Problem:
When you reach the line containing "11: (47, 239, 2.37)" in the records below, start copying exactly, and stop once you have copied the line containing "39: (755, 86, 76.82)".

Record set:
§
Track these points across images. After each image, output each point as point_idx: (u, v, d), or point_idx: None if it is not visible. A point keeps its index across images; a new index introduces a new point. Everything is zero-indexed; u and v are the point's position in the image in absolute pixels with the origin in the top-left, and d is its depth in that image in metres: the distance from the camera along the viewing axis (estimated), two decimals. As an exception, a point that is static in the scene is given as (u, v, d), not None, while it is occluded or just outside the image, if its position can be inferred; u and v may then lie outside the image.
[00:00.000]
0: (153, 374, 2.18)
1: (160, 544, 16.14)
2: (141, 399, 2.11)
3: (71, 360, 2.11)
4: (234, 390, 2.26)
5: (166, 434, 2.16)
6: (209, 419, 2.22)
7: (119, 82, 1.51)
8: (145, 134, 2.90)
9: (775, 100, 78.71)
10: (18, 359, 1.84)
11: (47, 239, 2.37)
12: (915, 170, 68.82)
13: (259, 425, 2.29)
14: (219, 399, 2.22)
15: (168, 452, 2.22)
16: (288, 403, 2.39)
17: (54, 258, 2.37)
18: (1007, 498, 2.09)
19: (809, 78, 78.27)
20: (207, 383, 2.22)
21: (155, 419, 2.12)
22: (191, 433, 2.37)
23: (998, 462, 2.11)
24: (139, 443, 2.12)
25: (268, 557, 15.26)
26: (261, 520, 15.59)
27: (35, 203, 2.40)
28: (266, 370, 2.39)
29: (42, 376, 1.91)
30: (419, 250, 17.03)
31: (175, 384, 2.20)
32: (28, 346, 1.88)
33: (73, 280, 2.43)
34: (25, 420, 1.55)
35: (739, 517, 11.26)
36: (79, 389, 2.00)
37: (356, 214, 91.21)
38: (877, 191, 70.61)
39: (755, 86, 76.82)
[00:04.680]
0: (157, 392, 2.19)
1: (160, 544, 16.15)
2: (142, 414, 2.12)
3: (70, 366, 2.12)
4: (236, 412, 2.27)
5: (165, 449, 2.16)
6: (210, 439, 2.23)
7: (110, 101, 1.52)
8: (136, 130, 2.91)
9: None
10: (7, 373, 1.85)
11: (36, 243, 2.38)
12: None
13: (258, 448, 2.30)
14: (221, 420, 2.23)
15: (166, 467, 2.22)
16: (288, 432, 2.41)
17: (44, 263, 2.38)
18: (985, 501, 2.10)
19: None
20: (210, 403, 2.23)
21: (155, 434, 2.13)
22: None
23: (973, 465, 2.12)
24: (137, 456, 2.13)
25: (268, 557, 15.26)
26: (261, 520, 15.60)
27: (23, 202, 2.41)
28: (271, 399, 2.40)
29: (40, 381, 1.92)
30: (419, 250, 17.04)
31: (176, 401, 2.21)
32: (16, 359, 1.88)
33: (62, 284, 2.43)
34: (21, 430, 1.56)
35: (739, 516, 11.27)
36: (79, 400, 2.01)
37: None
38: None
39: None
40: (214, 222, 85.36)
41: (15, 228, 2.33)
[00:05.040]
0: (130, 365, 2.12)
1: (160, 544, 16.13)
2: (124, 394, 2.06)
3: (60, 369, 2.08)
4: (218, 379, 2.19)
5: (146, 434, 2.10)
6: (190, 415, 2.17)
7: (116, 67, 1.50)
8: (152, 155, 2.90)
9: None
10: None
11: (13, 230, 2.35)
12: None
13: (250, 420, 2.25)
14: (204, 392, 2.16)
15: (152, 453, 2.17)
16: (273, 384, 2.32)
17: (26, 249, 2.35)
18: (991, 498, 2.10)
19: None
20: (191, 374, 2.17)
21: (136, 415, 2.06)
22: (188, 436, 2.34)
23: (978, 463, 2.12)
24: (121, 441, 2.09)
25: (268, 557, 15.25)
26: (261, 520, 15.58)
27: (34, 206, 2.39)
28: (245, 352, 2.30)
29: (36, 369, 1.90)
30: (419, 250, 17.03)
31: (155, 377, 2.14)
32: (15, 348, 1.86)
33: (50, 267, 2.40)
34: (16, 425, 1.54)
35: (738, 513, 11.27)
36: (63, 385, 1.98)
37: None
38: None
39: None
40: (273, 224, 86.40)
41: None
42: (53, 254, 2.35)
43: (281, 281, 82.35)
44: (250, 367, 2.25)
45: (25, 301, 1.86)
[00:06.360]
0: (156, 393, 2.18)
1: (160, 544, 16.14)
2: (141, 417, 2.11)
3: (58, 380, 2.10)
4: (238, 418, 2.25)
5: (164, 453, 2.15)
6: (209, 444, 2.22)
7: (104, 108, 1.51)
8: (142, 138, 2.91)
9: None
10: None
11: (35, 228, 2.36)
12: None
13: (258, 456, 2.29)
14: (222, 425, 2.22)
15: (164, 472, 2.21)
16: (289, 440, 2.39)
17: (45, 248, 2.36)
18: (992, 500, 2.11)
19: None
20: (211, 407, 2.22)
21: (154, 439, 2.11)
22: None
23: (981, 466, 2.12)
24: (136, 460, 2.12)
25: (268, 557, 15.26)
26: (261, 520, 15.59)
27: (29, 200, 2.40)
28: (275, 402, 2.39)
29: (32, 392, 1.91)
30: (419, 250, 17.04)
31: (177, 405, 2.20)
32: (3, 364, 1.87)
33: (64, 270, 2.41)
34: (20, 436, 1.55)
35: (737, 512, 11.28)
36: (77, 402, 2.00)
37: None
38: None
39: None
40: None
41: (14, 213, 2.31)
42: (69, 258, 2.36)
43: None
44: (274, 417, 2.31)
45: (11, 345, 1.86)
§
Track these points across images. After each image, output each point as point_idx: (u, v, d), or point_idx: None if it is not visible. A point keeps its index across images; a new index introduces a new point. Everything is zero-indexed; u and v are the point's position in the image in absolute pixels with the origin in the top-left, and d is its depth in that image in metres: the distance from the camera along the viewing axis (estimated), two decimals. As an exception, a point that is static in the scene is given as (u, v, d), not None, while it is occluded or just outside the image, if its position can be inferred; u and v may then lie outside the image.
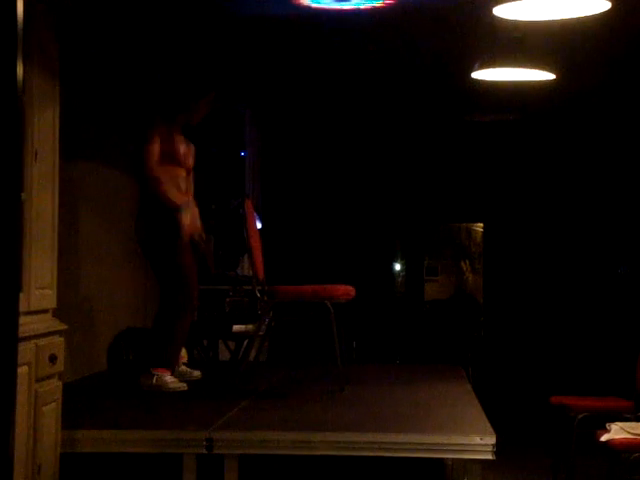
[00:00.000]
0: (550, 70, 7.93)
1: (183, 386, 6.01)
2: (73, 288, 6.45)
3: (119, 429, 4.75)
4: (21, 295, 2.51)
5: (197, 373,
§
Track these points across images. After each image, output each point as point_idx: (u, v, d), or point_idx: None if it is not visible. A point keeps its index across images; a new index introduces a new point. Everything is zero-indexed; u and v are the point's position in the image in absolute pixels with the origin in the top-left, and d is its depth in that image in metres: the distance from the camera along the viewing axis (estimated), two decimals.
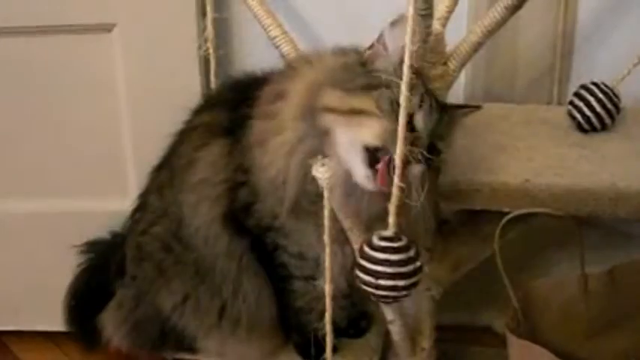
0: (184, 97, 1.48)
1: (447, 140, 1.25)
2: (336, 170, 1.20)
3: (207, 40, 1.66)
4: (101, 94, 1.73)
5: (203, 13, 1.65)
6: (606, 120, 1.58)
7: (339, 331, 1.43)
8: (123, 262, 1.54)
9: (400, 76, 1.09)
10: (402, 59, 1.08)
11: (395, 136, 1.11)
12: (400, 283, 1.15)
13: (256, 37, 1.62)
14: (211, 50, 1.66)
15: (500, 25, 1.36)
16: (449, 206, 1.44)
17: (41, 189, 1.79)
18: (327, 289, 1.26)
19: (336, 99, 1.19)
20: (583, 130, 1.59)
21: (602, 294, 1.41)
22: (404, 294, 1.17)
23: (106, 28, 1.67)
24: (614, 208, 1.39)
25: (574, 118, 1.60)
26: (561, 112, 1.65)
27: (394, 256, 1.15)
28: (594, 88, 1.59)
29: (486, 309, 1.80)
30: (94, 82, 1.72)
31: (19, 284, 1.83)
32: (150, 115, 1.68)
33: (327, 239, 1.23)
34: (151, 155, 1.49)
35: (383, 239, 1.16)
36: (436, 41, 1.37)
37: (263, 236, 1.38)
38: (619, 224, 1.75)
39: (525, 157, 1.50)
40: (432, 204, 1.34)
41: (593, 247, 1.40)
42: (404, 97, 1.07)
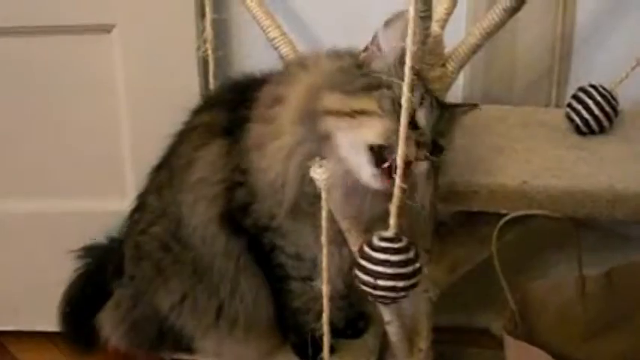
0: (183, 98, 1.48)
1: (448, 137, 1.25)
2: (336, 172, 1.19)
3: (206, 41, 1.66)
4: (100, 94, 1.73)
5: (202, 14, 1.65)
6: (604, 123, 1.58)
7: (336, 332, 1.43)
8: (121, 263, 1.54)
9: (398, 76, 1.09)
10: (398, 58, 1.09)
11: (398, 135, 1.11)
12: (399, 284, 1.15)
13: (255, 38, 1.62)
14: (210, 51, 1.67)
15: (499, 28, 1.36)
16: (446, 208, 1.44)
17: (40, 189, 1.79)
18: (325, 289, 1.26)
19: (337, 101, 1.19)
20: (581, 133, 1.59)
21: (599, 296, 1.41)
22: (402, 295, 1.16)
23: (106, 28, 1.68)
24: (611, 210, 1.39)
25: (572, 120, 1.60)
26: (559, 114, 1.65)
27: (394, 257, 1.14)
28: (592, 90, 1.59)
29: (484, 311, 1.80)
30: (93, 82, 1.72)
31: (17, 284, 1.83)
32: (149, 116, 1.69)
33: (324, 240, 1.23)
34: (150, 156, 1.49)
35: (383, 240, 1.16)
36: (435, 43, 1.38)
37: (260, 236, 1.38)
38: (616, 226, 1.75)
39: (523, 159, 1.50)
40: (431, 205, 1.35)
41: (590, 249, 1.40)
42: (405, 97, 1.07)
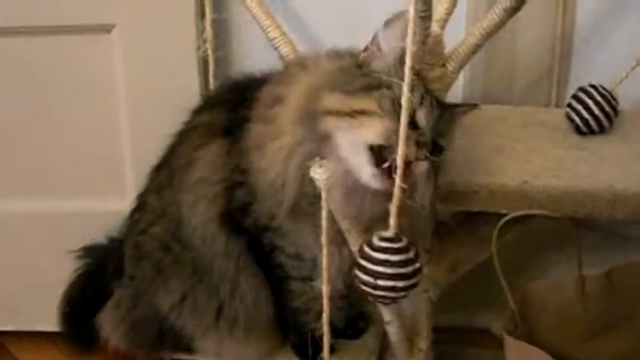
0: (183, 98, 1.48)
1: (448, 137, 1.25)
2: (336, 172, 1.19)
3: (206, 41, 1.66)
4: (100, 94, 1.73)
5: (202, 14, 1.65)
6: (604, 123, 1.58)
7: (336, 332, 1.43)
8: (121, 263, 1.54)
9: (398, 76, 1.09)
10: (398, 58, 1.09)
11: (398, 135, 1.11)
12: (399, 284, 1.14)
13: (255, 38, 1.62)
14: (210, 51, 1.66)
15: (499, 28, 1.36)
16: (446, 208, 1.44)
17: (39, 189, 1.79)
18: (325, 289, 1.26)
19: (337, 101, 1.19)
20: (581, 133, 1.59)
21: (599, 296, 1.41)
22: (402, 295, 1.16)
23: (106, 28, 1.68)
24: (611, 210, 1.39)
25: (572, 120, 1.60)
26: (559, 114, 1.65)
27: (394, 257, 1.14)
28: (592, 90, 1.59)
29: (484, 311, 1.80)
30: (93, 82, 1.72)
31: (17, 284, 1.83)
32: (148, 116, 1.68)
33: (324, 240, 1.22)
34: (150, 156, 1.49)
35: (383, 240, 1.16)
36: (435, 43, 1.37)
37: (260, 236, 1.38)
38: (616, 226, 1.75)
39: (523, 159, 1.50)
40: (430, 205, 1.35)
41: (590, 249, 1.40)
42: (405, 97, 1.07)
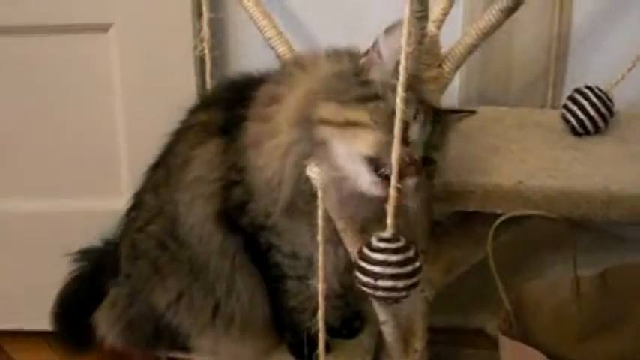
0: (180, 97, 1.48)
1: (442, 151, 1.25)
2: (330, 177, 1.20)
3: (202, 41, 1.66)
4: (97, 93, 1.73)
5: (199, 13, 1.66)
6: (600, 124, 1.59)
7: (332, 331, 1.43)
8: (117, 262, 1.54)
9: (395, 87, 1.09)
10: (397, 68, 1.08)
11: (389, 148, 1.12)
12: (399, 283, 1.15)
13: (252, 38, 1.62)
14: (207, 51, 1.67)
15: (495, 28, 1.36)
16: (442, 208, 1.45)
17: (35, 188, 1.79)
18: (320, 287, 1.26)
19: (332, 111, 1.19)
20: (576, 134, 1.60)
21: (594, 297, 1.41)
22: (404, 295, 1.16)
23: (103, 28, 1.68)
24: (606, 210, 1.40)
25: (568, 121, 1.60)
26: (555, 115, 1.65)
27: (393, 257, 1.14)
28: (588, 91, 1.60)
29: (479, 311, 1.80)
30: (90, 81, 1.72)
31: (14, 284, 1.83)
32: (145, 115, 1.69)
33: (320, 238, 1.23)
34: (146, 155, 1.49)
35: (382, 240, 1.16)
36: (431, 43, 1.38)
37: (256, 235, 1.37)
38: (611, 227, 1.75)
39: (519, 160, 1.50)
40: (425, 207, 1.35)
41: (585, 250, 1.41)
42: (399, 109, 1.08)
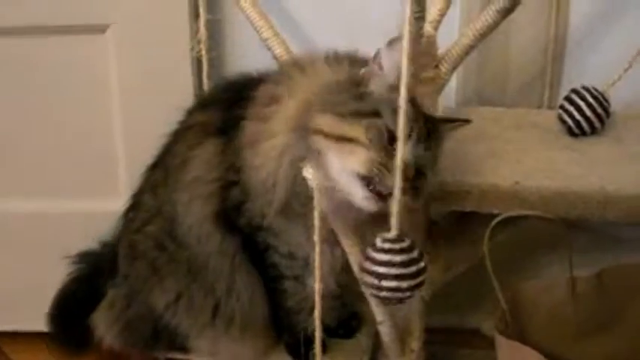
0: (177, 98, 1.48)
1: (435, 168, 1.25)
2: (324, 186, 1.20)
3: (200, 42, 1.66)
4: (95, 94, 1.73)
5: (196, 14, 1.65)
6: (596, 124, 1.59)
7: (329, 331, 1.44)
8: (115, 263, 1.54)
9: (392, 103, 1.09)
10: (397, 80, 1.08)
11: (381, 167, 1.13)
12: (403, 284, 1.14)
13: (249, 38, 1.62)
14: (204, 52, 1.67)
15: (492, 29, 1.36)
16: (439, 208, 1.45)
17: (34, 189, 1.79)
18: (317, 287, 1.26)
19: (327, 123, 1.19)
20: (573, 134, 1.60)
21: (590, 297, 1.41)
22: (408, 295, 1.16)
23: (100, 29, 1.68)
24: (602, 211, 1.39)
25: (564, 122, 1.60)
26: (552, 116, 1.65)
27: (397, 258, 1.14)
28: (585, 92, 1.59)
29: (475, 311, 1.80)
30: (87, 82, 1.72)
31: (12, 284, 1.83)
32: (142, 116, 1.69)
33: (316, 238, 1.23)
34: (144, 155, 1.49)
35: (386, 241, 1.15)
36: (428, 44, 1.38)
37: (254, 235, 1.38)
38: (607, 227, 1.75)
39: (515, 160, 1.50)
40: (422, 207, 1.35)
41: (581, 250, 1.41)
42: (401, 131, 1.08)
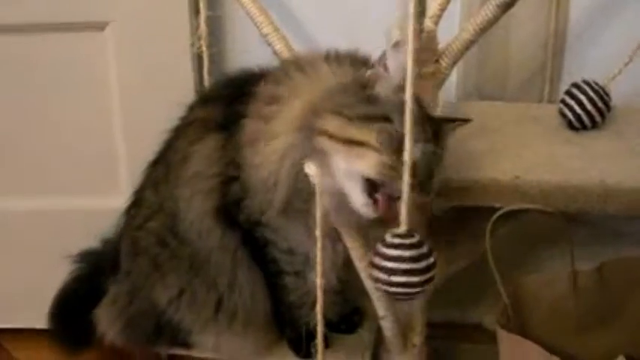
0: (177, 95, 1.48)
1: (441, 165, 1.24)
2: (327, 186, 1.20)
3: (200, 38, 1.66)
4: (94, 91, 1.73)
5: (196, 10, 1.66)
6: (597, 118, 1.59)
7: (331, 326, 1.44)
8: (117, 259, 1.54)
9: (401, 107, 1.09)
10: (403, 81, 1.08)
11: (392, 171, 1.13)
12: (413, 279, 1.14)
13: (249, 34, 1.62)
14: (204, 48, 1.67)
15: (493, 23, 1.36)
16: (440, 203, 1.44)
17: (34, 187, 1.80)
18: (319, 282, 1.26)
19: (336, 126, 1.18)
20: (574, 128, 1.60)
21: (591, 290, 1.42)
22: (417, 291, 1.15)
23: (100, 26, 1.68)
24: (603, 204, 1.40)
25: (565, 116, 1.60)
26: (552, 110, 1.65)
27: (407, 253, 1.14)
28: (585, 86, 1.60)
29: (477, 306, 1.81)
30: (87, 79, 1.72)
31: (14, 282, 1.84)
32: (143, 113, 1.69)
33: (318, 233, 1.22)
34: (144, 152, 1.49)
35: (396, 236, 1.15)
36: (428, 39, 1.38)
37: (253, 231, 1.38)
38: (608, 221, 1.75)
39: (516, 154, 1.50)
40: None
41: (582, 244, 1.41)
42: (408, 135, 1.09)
§
Solution to this exercise:
11: (47, 239, 2.37)
12: (915, 170, 68.82)
13: (259, 425, 2.29)
14: (219, 399, 2.22)
15: (168, 452, 2.22)
16: (288, 403, 2.39)
17: (54, 258, 2.37)
18: (1007, 498, 2.09)
19: (809, 78, 78.27)
20: (207, 383, 2.22)
21: (155, 419, 2.12)
22: (191, 433, 2.37)
23: (998, 462, 2.11)
24: (139, 443, 2.12)
25: (268, 557, 15.26)
26: (261, 520, 15.59)
27: (35, 203, 2.40)
28: (266, 370, 2.39)
29: (42, 376, 1.91)
30: (419, 250, 17.03)
31: (175, 384, 2.20)
32: (28, 346, 1.88)
33: (73, 280, 2.43)
34: (25, 420, 1.55)
35: (739, 517, 11.26)
36: (79, 389, 2.00)
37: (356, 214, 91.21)
38: (877, 191, 70.61)
39: (755, 86, 76.82)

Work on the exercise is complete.